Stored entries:
[Start of section]

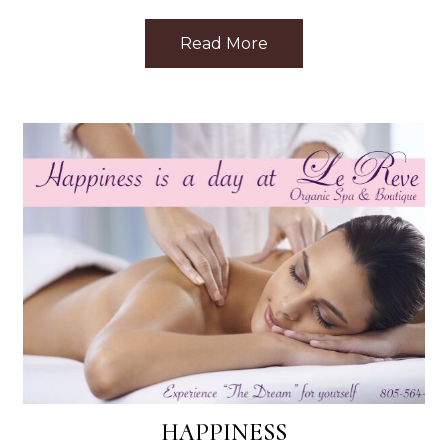
ar Me: Top Treatments Nearby
Read More
about Discovering Le 
HAPPINESS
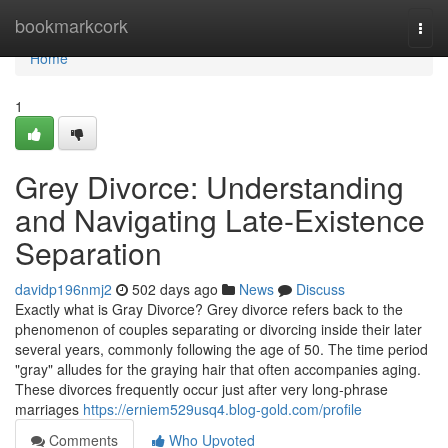
Home
bookmarkcork
Togg
navi
Home
1
Grey Divorce: Understanding
and Navigating Late-Existence
Separation
davidp196nmj2
502 days ago
News
Discuss
Exactly what is Gray Divorce? Grey divorce refers back to the
phenomenon of couples separating or divorcing inside their later
several years, commonly following the age of 50. The time period
"gray" alludes for the graying hair that often accompanies aging.
These divorces frequently occur just after very long-phrase
marriages
https://erniem529usq4.blog-gold.com/profile
Comments
Who Upvoted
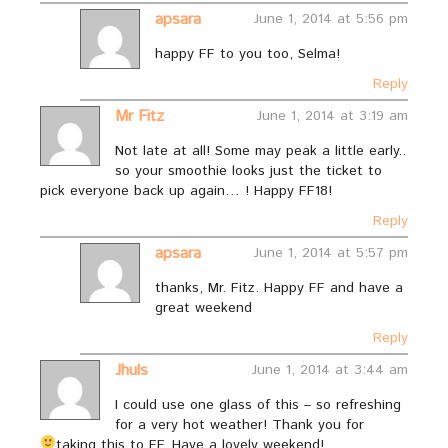
apsara
June 1, 2014 at 5:56 pm
happy FF to you too, Selma!
Reply
Mr Fitz
June 1, 2014 at 3:19 am
Not late at all! Some may peak a little early..
so your smoothie looks just the ticket to
pick everyone back up again… ! Happy FF18!
Reply
apsara
June 1, 2014 at 5:57 pm
thanks, Mr. Fitz. Happy FF and have a
great weekend
Reply
Jhuls
June 1, 2014 at 3:44 am
I could use one glass of this – so refreshing
for a very hot weather! Thank you for
taking this to FF. Have a lovely weekend!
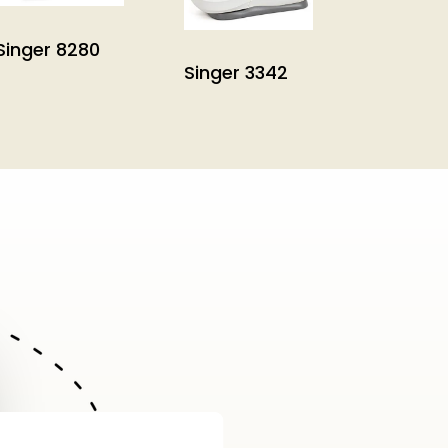
Singer 8280
Singer 3342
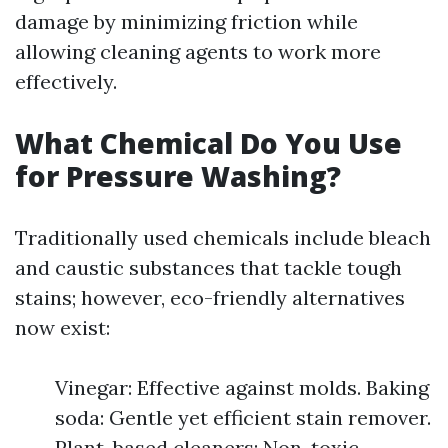
damage by minimizing friction while
allowing cleaning agents to work more
effectively.
What Chemical Do You Use
for Pressure Washing?
Traditionally used chemicals include bleach
and caustic substances that tackle tough
stains; however, eco-friendly alternatives
now exist:
Vinegar: Effective against molds. Baking
soda: Gentle yet efficient stain remover.
Plant-based cleaners: Non-toxic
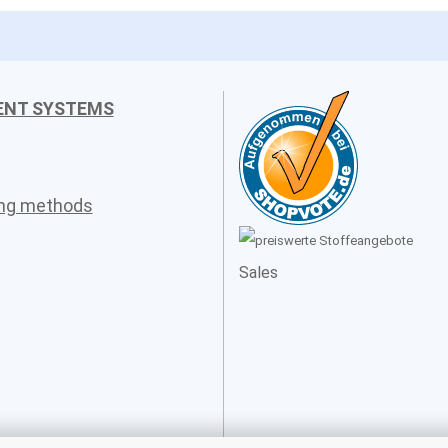
ENT SYSTEMS
ing methods
Sales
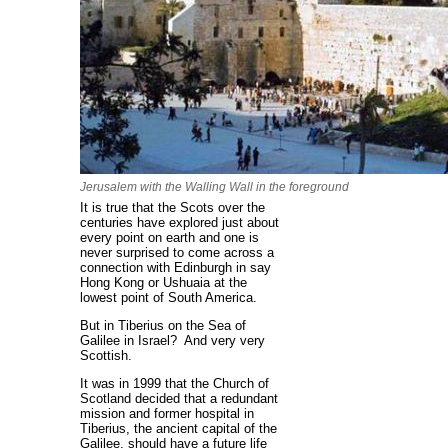
Jerusalem with the Walling Wall in the foreground
It is true that the Scots over the
centuries have explored just about
every point on earth and one is
never surprised to come across a
connection with Edinburgh in say
Hong Kong or Ushuaia at the
lowest point of South America.
But in Tiberius on the Sea of
Galilee in Israel? And very very
Scottish.
It was in 1999 that the Church of
Scotland decided that a redundant
mission and former hospital in
Tiberius, the ancient capital of the
Galilee, should have a future life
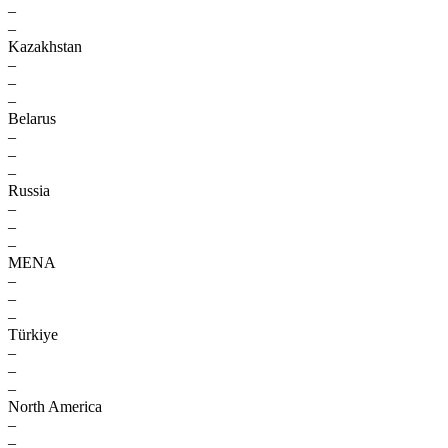
–
–
Kazakhstan
–
–
–
Belarus
–
–
–
Russia
–
–
–
MENA
–
–
–
Türkiye
–
–
–
North America
–
–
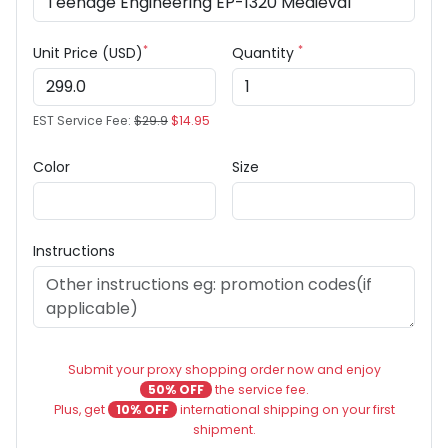
*
*
Unit Price (USD)
Quantity
EST Service Fee:
$29.9
$14.95
Color
Size
Instructions
Submit your proxy shopping order now and enjoy
50% OFF
the service fee.
Plus, get
10% OFF
international shipping on your first
shipment.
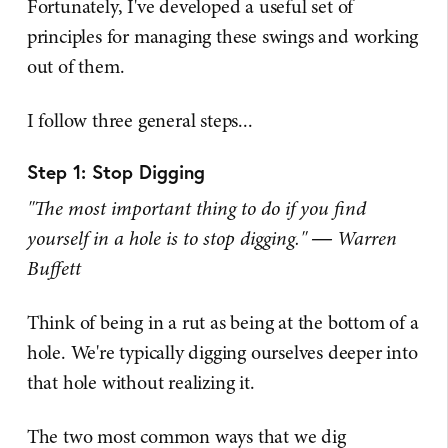
Fortunately, I've developed a useful set of
principles for managing these swings and working
out of them.
I follow three general steps...
Step 1: Stop Digging
"The most important thing to do if you find
yourself in a hole is to stop digging." ― Warren
Buffett
Think of being in a rut as being at the bottom of a
hole. We're typically digging ourselves deeper into
that hole without realizing it.
The two most common ways that we dig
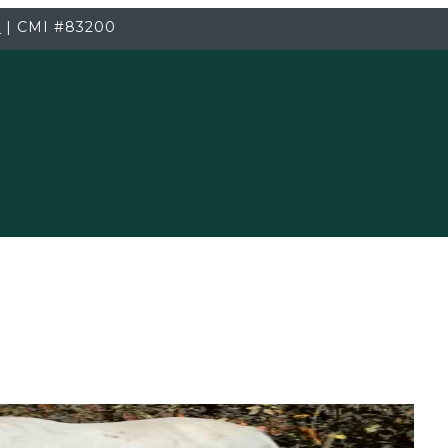
3
|
CMI
#83200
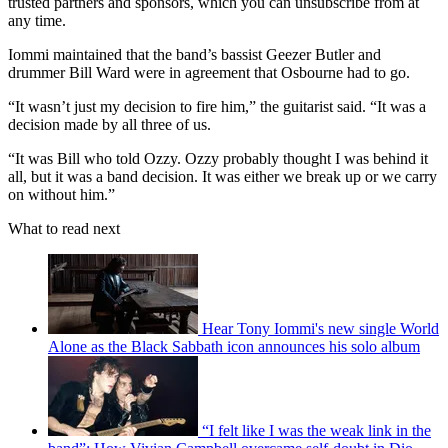
trusted partners and sponsors, which you can unsubscribe from at
any time.
Iommi maintained that the band’s bassist Geezer Butler and
drummer Bill Ward were in agreement that Osbourne had to go.
“It wasn’t just my decision to fire him,” the guitarist said. “It was a
decision made by all three of us.
“It was Bill who told Ozzy. Ozzy probably thought I was behind it
all, but it was a band decision. It was either we break up or we carry
on without him.”
What to read next
Hear Tony Iommi's new single World
Alone as the Black Sabbath icon announces his solo album
“I felt like I was the weak link in the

[End of section]

Try it:
Find each line in the records above that contains the string "Iommi", matching case exactly, and copy those lines.

Solution for this exercise:
Iommi maintained that the band’s bassist Geezer Butler and
Hear Tony Iommi's new single World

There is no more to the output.